Exercise brief: Your answer is the lines below, exactly, from the one that contains "## 📱 Как работает Google OAuth" through the one that contains "4. **Google перенаправляет**", both included.

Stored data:
*** Begin section ***

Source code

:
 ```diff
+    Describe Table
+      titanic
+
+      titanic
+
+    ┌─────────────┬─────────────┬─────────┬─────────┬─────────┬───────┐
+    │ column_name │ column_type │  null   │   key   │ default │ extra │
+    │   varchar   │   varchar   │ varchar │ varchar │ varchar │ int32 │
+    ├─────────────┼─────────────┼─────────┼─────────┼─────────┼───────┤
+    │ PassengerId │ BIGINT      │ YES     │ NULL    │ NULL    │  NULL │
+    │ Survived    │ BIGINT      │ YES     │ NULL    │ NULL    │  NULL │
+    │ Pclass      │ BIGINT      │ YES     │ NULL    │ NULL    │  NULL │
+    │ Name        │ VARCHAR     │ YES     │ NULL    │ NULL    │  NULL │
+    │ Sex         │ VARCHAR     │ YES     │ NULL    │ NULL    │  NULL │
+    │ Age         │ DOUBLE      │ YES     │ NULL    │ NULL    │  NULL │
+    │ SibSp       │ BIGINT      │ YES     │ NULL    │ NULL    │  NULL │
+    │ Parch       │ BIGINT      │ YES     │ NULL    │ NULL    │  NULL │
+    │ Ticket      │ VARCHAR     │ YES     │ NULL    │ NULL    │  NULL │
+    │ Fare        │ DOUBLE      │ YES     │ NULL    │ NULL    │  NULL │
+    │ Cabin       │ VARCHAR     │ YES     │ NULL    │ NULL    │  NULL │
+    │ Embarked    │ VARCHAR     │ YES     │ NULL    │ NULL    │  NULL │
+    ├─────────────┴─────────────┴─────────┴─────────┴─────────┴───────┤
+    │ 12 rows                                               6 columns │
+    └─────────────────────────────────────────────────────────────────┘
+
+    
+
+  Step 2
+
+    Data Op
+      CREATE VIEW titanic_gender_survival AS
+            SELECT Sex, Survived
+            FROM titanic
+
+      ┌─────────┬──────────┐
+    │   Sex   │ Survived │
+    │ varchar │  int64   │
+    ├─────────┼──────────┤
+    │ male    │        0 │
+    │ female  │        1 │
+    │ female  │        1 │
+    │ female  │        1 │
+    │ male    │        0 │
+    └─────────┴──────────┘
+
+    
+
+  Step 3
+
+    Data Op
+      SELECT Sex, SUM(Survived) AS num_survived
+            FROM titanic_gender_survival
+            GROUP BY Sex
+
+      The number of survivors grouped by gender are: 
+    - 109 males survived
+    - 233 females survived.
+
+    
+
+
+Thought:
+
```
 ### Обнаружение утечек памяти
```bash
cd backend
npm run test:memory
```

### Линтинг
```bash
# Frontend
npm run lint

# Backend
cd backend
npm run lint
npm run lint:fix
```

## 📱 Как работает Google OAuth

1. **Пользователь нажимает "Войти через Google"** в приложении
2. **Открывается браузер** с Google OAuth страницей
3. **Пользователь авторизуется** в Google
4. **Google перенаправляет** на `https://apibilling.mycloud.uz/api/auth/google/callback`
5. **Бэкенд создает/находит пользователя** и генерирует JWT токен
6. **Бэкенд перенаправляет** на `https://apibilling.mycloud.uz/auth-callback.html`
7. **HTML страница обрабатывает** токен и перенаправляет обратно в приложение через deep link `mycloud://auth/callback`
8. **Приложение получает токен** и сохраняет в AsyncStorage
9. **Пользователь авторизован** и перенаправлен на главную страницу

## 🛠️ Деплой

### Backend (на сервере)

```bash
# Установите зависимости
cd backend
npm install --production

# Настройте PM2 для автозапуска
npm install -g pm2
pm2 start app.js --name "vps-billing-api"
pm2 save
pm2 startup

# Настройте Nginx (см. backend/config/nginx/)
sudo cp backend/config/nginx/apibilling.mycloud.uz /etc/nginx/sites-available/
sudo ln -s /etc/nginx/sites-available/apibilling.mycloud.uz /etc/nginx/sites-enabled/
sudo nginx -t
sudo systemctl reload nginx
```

*** End section ***

Result:
## 📱 Как работает Google OAuth

1. **Пользователь нажимает "Войти через Google"** в приложении
2. **Открывается браузер** с Google OAuth страницей
3. **Пользователь авторизуется** в Google
4. **Google перенаправляет** на `https://apibilling.mycloud.uz/api/auth/google/callback`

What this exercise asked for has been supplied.